Adiar as eleições autárquicas? Porquê e para quê? Na resposta a estas duas perguntas reside o busílis da questão, a sua essência. A avançar no controle da terceira vaga da pandemia, não podemos descansar, muito menos considerar que esta será a última. Infelizmente. Agora ainda mais preocupante dada a escassez de vacinas e a teimosia do Governo em não querer adquiri-las a outros fornecedores que não os estipulados pelo seu “chefe”: a União Europeia.
Tudo isto perpassa na cabeça de Rui Rio e daí ter aventado a hipótese do tal adiamento. Porquê?
Por muito matutar no cansaço que todos já vão experimentando nesta matéria, sempre aguçado pela sensação muito clara de que muito mais deveria ter sido feito e o não foi, no combate precoce à doença.
O Governo está desgastado, muito também “devido à pandemia”, como agora se diz a respeito de tudo o que corre menos bem. Mas é um facto. E Rui Rio, muito melifluamente propõe-se cavalgar a onda do descontentamento que grassa. Sabendo, porém, que quando tiver passado esta vaga, as pessoas estarão menos críticas em relação à acção governativa.
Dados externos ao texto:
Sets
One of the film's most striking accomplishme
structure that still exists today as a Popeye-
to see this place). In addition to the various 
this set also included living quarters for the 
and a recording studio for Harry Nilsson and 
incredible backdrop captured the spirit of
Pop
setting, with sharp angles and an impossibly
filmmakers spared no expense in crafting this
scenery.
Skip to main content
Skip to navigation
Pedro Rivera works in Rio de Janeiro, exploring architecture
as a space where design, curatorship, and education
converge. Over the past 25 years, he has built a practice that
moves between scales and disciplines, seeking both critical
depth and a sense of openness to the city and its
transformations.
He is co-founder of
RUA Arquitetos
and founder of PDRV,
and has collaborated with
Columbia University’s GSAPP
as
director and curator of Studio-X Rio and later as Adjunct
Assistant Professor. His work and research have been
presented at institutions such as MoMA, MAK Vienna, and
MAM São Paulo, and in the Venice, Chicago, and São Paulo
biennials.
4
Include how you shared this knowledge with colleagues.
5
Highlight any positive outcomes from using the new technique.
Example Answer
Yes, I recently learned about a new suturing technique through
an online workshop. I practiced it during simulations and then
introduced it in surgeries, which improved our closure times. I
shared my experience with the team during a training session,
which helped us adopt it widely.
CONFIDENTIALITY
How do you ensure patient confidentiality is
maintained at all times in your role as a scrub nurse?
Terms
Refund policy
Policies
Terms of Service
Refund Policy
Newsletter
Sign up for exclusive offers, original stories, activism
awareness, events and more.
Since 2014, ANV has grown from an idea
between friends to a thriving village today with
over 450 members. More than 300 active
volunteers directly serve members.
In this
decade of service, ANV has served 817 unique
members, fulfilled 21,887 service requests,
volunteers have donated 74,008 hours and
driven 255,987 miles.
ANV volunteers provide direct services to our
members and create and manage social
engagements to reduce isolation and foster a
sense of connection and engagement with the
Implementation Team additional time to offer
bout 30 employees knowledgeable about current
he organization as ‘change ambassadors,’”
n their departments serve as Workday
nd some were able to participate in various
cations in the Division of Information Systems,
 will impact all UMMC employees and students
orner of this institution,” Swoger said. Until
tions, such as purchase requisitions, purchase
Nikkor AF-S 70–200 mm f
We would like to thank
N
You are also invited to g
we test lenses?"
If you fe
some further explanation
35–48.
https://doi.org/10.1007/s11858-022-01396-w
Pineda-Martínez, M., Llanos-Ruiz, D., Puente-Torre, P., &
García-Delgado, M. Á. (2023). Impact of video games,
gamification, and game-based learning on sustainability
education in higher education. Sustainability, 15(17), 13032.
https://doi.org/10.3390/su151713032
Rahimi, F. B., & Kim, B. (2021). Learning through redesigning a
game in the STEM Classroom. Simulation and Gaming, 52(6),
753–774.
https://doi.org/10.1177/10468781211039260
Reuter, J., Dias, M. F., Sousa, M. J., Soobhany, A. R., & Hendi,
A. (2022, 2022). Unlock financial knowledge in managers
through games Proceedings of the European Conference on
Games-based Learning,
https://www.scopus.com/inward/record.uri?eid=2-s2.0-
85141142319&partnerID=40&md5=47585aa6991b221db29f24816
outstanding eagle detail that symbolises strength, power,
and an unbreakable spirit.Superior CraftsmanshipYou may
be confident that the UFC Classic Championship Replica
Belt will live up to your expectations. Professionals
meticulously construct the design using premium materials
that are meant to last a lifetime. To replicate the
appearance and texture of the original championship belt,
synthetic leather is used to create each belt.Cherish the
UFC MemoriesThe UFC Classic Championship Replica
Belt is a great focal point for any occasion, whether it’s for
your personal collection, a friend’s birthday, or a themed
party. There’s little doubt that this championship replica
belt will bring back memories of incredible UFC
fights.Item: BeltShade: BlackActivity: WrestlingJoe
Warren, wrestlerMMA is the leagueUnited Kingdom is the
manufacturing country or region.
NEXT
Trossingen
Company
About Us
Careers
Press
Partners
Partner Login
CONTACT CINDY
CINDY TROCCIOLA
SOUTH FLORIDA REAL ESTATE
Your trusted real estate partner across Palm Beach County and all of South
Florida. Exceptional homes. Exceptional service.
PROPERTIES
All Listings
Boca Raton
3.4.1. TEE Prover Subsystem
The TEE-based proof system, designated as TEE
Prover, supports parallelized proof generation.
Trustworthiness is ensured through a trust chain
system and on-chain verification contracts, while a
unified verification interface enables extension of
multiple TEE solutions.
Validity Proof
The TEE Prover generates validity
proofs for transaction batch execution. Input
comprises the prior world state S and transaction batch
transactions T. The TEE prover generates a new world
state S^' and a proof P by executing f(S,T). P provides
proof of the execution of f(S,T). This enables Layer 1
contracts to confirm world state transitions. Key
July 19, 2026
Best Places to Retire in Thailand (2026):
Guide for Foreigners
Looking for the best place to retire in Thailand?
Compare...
Não votei neste governo mas também não “embarco” na defesa de interesses menos claros! Para quê, então, transferir as autárquicas para Novembro ou Dezembro? Porque aí estaremos de novo a entrar na estação fria, com os problemas a ela associados e um expectável aumento de incidência de contágios pela COVID 19! Pois! Aí, recrudescerão de novo a insatisfação, a insegurança, a natural crítica sobre a actuação do Governo. O que dá muito jeito em vésperas de qualquer eleição. A alguns, naturalmente, a alguns!
As autárquicas deverão acontecer no prazo estabelecido, faltando apenas marcar o dia. Um qualquer domingo do mês de Outubro. Esta “coisa” de valer tudo e “mais um par de botas” não é séria, não é aceitável, é destituída de urbanidade. Ganhar na secretaria o que se não ganha no campo é uma falácia. E destas vamos ficando também muito cansados. Exaustos! “À mulher de César não basta ser honesta, ela tem igualmente de parecer honesta”, como já disse Júlio César quando quis “desenvencilhar-se” de sua segunda esposa.